Exercise aim:
Whenever "false" appears in a line, please copy that line from the data.

Records for the exercise:

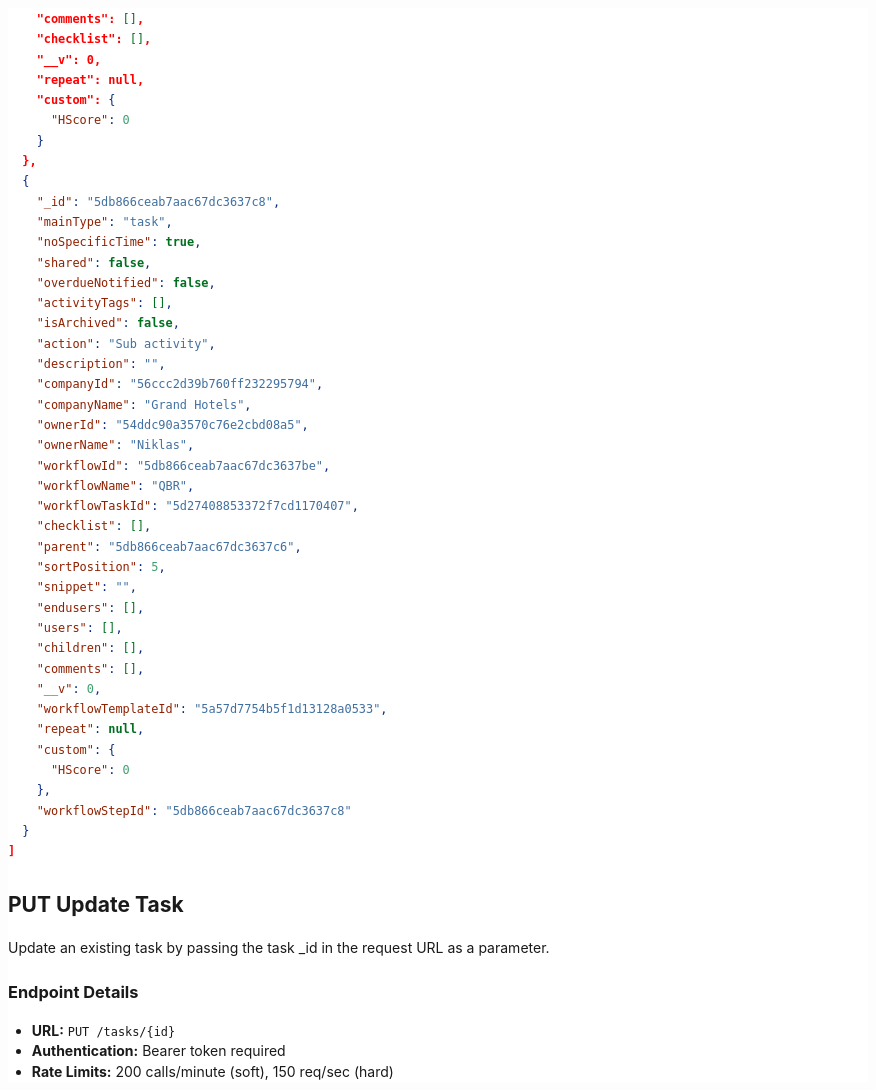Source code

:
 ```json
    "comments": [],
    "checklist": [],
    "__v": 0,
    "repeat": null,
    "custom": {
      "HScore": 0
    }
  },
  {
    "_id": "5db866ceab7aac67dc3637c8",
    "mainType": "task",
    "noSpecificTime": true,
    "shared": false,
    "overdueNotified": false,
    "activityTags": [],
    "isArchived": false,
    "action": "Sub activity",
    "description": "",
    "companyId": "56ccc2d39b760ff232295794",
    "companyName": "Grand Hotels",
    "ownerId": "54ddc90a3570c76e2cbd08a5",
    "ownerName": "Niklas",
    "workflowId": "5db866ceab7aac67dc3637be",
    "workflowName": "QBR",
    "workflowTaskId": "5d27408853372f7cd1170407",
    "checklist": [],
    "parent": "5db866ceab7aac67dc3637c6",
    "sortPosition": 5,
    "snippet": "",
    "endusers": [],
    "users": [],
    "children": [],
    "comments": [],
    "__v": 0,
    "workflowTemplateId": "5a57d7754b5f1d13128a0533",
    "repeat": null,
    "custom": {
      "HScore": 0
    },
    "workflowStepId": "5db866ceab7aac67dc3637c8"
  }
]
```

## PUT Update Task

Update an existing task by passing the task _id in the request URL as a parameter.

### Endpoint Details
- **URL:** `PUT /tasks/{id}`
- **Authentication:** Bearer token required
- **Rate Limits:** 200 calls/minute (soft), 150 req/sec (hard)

Solved problem:
    "shared": false,
    "overdueNotified": false,
    "isArchived": false,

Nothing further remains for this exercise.